Hoyer noted that Iran still had to take further steps before receiving sanctions relief according to the terms of the nuclear deal, and cautioned that “given Iran’s history, the Administration and our P5+1 partners must continue to enforce Iran’s obligations under the JCPOA with appropriate vigilance and zeal.”

Last week, after preparing to impose sanctions on a dozen companies and individuals for supporting Iran’s ballistic missile program, the administration delayed the sanctions indefinitely in reaction to Iranian pressure. Last month, a United Nations panel found that an Iranian ballistic missile test in October had violated a U.N. Security Council resolution.

Following that launch, 11 Democratic senators sent a letter to Secretary of State John Kerry expressing their concern over the ballistic missile test, writing:

We strongly believe that the ability of the Joint Comprehensive Plan of Action (JCPOA) to prevent Iran from fulfilling its nuclear ambitions must be fortified by a zero-tolerance policy to respond to violations of the agreement and of applicable UN resolutions – and a unified plan of action between the United States and our European allies about what specific responses should be deployed to respond to incremental violations.

There must be no ambiguity in our willingness to enforce Iran’s obligations under UN resolutions and the JCPOA.

In November, Hoyer blasted Iran’s decision to stop dismantling centrifuges as required by the nuclear deal, saying, “The P5+1 and the United Nations Security Council must put in place the strictest enforcement regime possible.
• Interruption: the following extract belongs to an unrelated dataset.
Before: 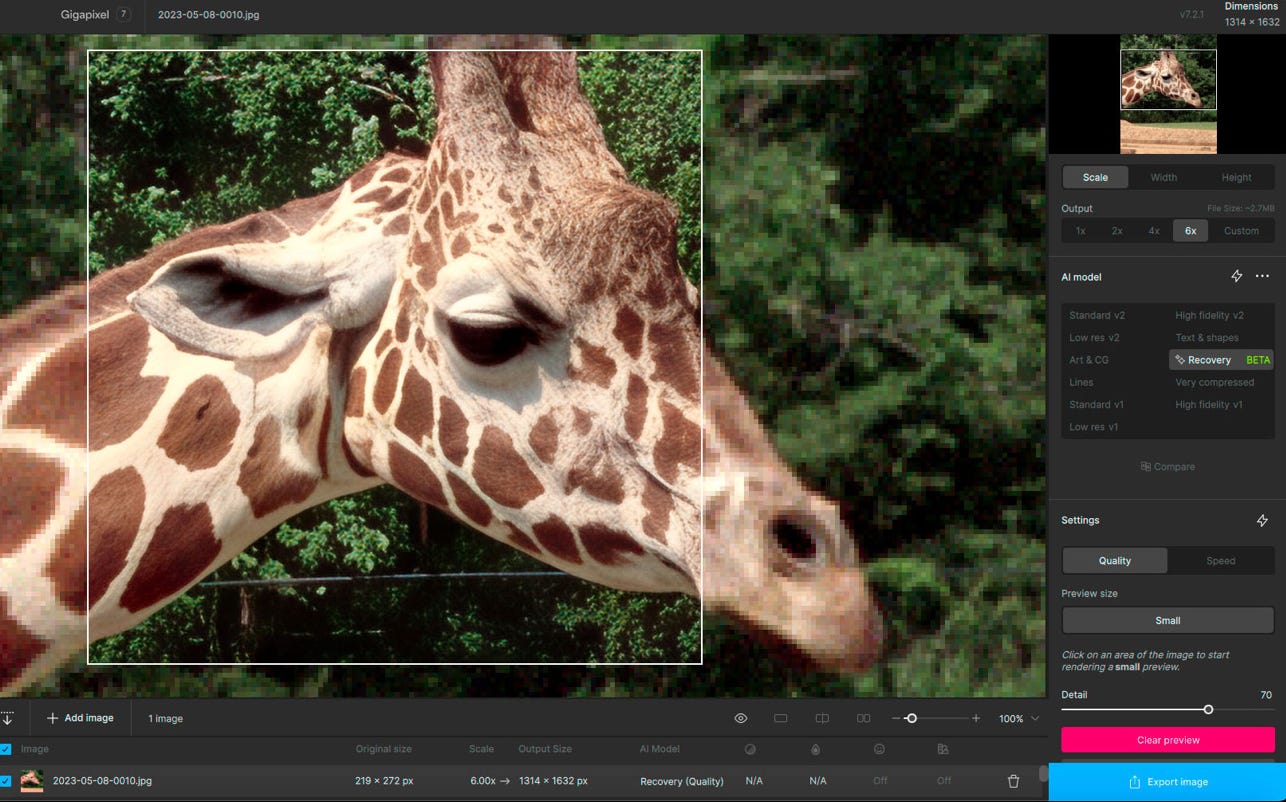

Iran’s leaders must know with certainty that they cannot get away with shirking any of their obligations to dismantle key components of their country’s nuclear program. Iran’s government must decide whether to adhere to its international commitments or continue to be a pariah state by giving in to conservatives and the hardliners in the Iranian Revolutionary Guard Corps who call for Israel’s destruction and encourage the support of terrorist organizations abroad.”